Any objection against this solution please?
Some comments:
We can replace the common interval $\Theta = \left[ { - N,N} \right]$ by the common interval $\Theta = \left[ {L,U} \right]$ and by different intervals ${\Theta _i} = \left[ {{L_i},{U_i}} \right]$, $i = 1,2,...,k$ for $k$-sample problems;
More generally, for any compact proper marginal continuous prior with probability density function $f\left( {\left. {{\theta _i}} \right|{L_i},{U_i}} \right)$ on $\left[ {{L_i},{U_i}} \right]$ and any $\Delta {\theta ^l}$-fine partition $\Omega _i^l = \left\{ {\theta _{i,j}^l,j = 1,...,\left| {\Omega _i^l} \right|} \right\}$ of it, we introduce a sequence of discrete random variables ${\left( {\theta _i^l} \right)_{l \in {\mathbb{N}^*}}}$ with probability mass function $p\left( {\left. {\theta _{i,j}^l} \right|{L_i},{U_i}} \right) = \frac{{f\left( {\left. {{\theta _i} = \theta _{i,j}^l} \right|{L_i},{U_i}} \right)}}{{\sum\limits_{\Omega _i^l} {f\left( {\left. {{\theta _i} = \theta _{i,j}^l} \right|{L_i},{U_i}} \right)} }}$ . Of course, the partitions $\Omega _i^l$ , $i = 1,...,k$ must coincide on $\bigcap\limits_{i = 1}^k {\left[ {{L_i},{U_i}} \right]} $ ;
Approximating continuous r.v.s by sequences of discrete ones is a basic technique in probability theory. See for instance (Almost bullet-proof) Definition of Expectation. Compared to this example, we just make the further approximation $\int\limits_{\theta _{i,j}^l}^{\theta _{i,j + 1}^l} {f\left( {\left. {{\theta _i}} \right|{L_i},{U_i}} \right){\text{d}}} {\theta _i} \simeq \Delta {\theta ^l}f\left( {\left. {{\theta _i} = \theta _{i,j}^l} \right|{L_i},{U_i}} \right)$ in order to get Riemann sums. This makes the proof easier;
It may appear that the most suitable definition of the integral for the present purpose is the Henstock-Kurzweil gauge integral. Indeed:
It is equivalent to the Lebesgue integral for non-negative functions. As a consequence, our technique should apply to the standard Borel-Lebesgue-Kolmogorov measure-theoretic setting without any restriction;
Unlike the Riemann integral, there is no need to go through improper integrals;
Unlike the Lebesgue integral, it is based on Riemann sums that look essential in the present approach.

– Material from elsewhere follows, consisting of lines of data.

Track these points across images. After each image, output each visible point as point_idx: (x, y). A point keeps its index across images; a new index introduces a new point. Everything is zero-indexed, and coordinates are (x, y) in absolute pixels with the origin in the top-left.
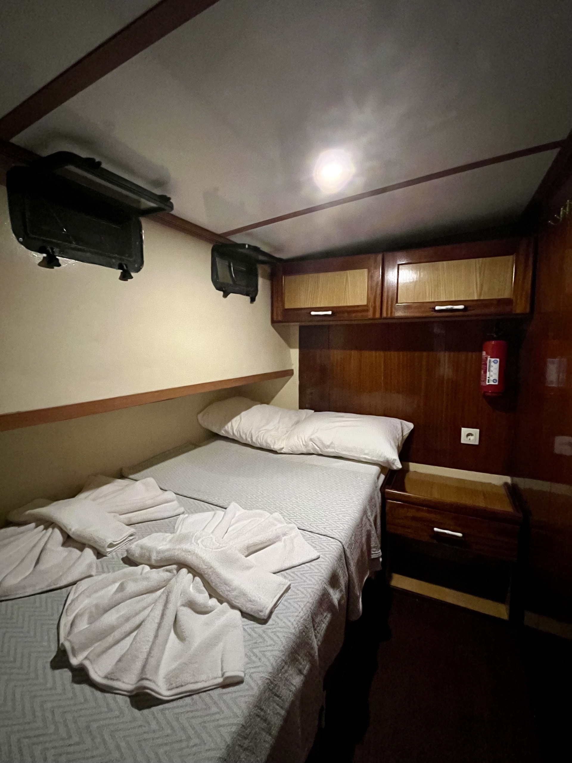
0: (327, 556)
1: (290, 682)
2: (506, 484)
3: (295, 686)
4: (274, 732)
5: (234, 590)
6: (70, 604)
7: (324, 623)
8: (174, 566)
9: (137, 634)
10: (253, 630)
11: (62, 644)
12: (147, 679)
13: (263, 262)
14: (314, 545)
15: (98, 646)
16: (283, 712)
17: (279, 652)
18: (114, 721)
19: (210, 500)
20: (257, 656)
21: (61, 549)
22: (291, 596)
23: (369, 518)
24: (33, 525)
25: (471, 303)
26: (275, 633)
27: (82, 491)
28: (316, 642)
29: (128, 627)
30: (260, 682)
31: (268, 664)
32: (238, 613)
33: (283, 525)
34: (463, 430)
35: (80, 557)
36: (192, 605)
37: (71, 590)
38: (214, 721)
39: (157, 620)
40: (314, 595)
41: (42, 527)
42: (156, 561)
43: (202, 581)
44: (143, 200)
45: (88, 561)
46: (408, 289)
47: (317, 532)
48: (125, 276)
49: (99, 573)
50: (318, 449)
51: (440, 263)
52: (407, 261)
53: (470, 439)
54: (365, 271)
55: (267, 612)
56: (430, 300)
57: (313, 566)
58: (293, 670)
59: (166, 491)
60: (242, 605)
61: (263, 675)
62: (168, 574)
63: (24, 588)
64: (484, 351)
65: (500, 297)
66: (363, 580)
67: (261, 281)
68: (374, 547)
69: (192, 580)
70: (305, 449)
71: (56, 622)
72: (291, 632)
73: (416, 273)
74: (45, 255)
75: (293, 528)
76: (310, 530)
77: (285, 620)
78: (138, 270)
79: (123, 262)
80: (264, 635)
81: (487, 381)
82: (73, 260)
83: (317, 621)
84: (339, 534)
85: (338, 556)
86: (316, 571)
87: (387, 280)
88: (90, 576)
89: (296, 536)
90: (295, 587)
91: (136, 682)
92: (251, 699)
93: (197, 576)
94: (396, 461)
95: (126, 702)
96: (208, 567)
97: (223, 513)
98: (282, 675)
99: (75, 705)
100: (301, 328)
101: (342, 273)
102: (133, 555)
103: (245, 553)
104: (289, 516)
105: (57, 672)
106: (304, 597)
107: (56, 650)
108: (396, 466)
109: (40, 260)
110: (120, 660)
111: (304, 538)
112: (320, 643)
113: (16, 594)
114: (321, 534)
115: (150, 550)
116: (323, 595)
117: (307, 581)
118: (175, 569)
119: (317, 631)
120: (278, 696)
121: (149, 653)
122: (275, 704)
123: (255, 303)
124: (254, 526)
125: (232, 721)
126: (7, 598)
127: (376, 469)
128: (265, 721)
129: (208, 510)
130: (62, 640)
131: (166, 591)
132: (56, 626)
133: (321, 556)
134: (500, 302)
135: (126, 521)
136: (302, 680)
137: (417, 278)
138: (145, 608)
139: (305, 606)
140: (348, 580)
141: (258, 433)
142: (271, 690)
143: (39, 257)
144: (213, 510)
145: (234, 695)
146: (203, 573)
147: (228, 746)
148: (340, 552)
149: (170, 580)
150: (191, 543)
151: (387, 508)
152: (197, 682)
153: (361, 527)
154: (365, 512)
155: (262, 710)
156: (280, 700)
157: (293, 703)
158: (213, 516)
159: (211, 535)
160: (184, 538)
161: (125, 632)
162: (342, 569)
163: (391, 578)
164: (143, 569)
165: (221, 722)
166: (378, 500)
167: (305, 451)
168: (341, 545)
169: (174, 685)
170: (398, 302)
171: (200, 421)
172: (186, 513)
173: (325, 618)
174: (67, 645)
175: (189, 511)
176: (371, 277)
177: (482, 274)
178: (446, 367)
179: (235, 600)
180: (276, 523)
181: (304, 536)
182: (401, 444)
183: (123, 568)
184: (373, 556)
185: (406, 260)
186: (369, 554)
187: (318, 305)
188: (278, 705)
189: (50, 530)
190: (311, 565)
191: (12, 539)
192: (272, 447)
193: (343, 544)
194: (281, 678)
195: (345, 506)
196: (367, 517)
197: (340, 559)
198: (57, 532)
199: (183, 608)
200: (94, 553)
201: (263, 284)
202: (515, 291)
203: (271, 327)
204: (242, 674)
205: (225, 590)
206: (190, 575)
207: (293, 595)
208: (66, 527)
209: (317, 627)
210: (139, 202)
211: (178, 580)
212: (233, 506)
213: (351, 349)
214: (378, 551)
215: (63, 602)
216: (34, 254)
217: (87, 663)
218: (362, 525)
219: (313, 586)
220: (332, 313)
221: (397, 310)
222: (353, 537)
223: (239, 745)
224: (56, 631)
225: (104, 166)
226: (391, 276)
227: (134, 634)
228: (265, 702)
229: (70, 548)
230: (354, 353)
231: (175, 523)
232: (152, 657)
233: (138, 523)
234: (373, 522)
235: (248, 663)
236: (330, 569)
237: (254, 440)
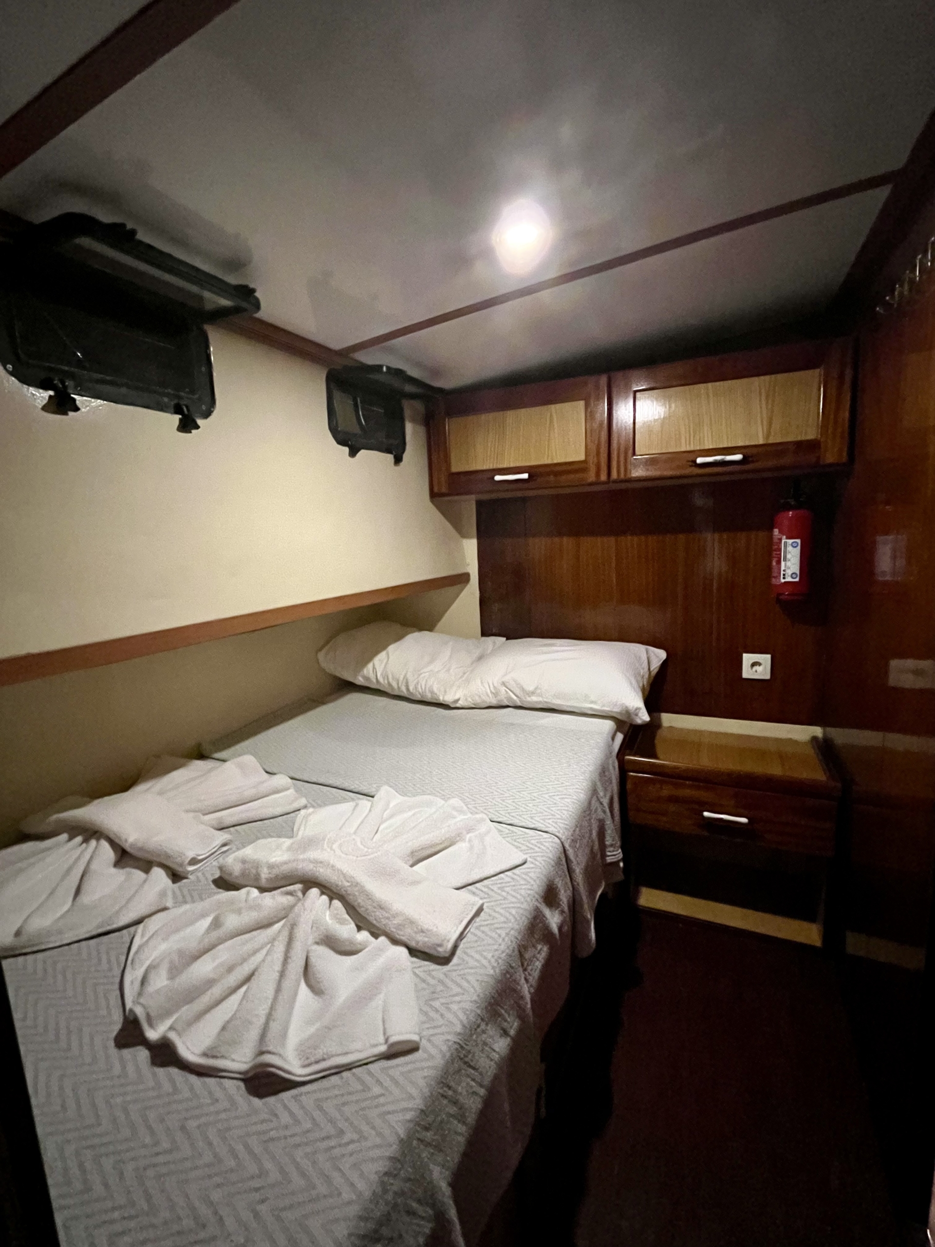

The multivariate case ${\Theta _i} \subset {\mathbb{R}^d},\;d > 1$ looks essentially the same but it may require some technical conditions/restrictions;
Eventually, we shall probably forget that the quantities $\left. {{B_{01}}} \right|N$ and ${B_{01}}$ above are defined as limits when $\Delta {\theta ^l} \to {0^ + }$ , ${L_i} \to - \infty $ and ${U_i} \to + \infty $, etc., just like we forget that a HK integral is a limit of Riemann sums or (sometimes) that an improper prior is a limit of proper ones, and talk only about generalized Bayes factors or Bayes-Poincaré factors.